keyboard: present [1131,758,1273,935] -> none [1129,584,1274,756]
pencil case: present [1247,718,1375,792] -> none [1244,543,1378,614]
□ □ □ □ □
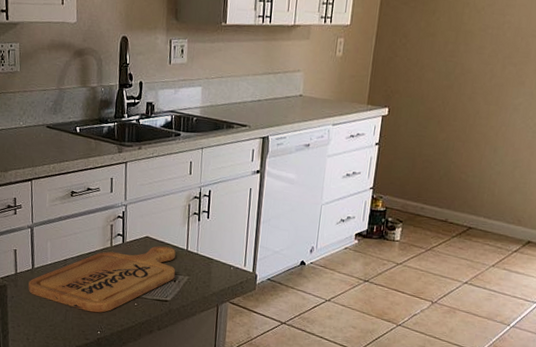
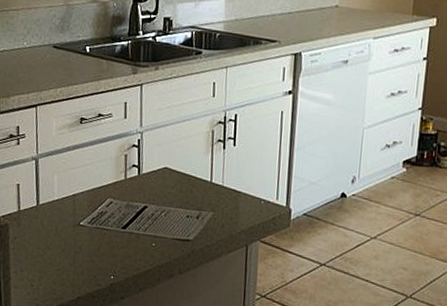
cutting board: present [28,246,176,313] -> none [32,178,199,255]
□ □ □ □ □
#### Exercise aim
Copy out precisely the lines from the line with "keyboard: present [1131,758,1273,935]" to the line with "pencil case: present" in the material above, including those two lines and omitting all the rest.

#### Answer area
keyboard: present [1131,758,1273,935] -> none [1129,584,1274,756]
pencil case: present [1247,718,1375,792] -> none [1244,543,1378,614]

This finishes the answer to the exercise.